» **EXERCISE**:
Please rewrite the lines of the records below as a numbered list, skipping any blank lines and leaving the pictures out.

[RECORD EXTRACTS — start]

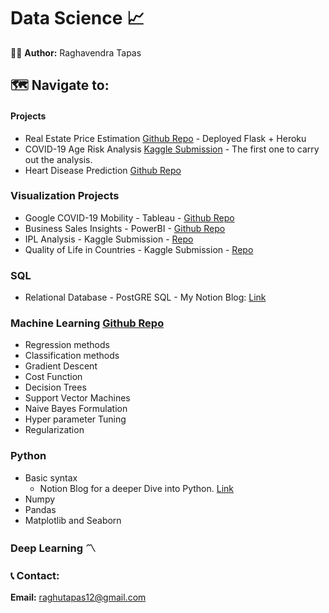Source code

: # Data Science :chart_with_upwards_trend:

:raising_hand_man: <b> Author:</b> Raghavendra Tapas


## :world_map: Navigate to:

#### Projects

* Real Estate Price Estimation [Github Repo](https://github.com/Napster8/real-estate-price-predictor) - Deployed Flask + Heroku
* COVID-19 Age Risk Analysis [Kaggle Submission](https://www.kaggle.com/raghavendratapas/covid-19-age-risk-factor-exploratory-analysis) - The first one to carry out the analysis.
* Heart Disease Prediction [Github Repo](https://github.com/Napster8/Data-Science/blob/Napster8/Machine-Learning/07-Scikit-Overview/01-heart-disease-prediction.ipynb)

### Visualization Projects

  - Google COVID-19 Mobility - Tableau - [Github Repo](https://github.com/Napster8/Data-Science/tree/Napster8/Visualization-Projects/Google-COVID-Mobility-Dashboard-Enhanced)
  - Business Sales Insights - PowerBI - [Github Repo](https://github.com/Napster8/Data-Science/tree/Napster8/Visualization-Projects/Sales-Insights)
  - IPL Analysis - Kaggle Submission - [Repo](https://github.com/Napster8/Data-Science/tree/Napster8/Machine-Learning/04-Matplot/IPL-ANALYSIS)
  - Quality of Life in Countries - Kaggle Submission - [Repo](https://github.com/Napster8/Data-Science/tree/Napster8/Machine-Learning/04-Matplot/QualityOfLife)

### SQL
  - Relational Database - PostGRE SQL - My Notion Blog: [Link](https://www.notion.so/raghavendratapas/PostGreSQL-67e6d33f43f24a0a8050cbd55d6e0796)


### Machine Learning [Github Repo](https://github.com/Napster8/Data-Science/tree/Napster8/Machine-Learning)
  - Regression methods
  - Classification methods
  - Gradient Descent
  - Cost Function
  - Decision Trees
  - Support Vector Machines
  - Naive Bayes Formulation
  - Hyper parameter Tuning
  - Regularization
 
 ### Python 
  - Basic syntax
    - Notion Blog for a deeper Dive into Python. [Link](https://www.notion.so/raghavendratapas/Python-102ff321e28741a899e72ea6c1c293f0)
  - Numpy
  - Pandas
  - Matplotlib and Seaborn
 
### Deep Learning :part_alternation_mark:



### :telephone_receiver: Contact:

<b>Email:</b> raghutapas12@gmail.com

[RECORD EXTRACTS — finish]

» **REPLY**:
1. Source code
2. : # Data Science :chart_with_upwards_trend:
3. :raising_hand_man: <b> Author:</b> Raghavendra Tapas
4. ## :world_map: Navigate to:
5. #### Projects
6. * Real Estate Price Estimation [Github Repo](https://github.com/Napster8/real-estate-price-predictor) - Deployed Flask + Heroku
7. * COVID-19 Age Risk Analysis [Kaggle Submission](https://www.kaggle.com/raghavendratapas/covid-19-age-risk-factor-exploratory-analysis) - The first one to carry out the analysis.
8. * Heart Disease Prediction [Github Repo](https://github.com/Napster8/Data-Science/blob/Napster8/Machine-Learning/07-Scikit-Overview/01-heart-disease-prediction.ipynb)
9. ### Visualization Projects
10.   - Google COVID-19 Mobility - Tableau - [Github Repo](https://github.com/Napster8/Data-Science/tree/Napster8/Visualization-Projects/Google-COVID-Mobility-Dashboard-Enhanced)
11.   - Business Sales Insights - PowerBI - [Github Repo](https://github.com/Napster8/Data-Science/tree/Napster8/Visualization-Projects/Sales-Insights)
12.   - IPL Analysis - Kaggle Submission - [Repo](https://github.com/Napster8/Data-Science/tree/Napster8/Machine-Learning/04-Matplot/IPL-ANALYSIS)
13.   - Quality of Life in Countries - Kaggle Submission - [Repo](https://github.com/Napster8/Data-Science/tree/Napster8/Machine-Learning/04-Matplot/QualityOfLife)
14. ### SQL
15.   - Relational Database - PostGRE SQL - My Notion Blog: [Link](https://www.notion.so/raghavendratapas/PostGreSQL-67e6d33f43f24a0a8050cbd55d6e0796)
16. ### Machine Learning [Github Repo](https://github.com/Napster8/Data-Science/tree/Napster8/Machine-Learning)
17.   - Regression methods
18.   - Classification methods
19.   - Gradient Descent
20.   - Cost Function
21.   - Decision Trees
22.   - Support Vector Machines
23.   - Naive Bayes Formulation
24.   - Hyper parameter Tuning
25.   - Regularization
26.  ### Python 
27.   - Basic syntax
28.     - Notion Blog for a deeper Dive into Python. [Link](https://www.notion.so/raghavendratapas/Python-102ff321e28741a899e72ea6c1c293f0)
29.   - Numpy
30.   - Pandas
31.   - Matplotlib and Seaborn
32. ### Deep Learning :part_alternation_mark:
33. ### :telephone_receiver: Contact:
34. <b>Email:</b> raghutapas12@gmail.com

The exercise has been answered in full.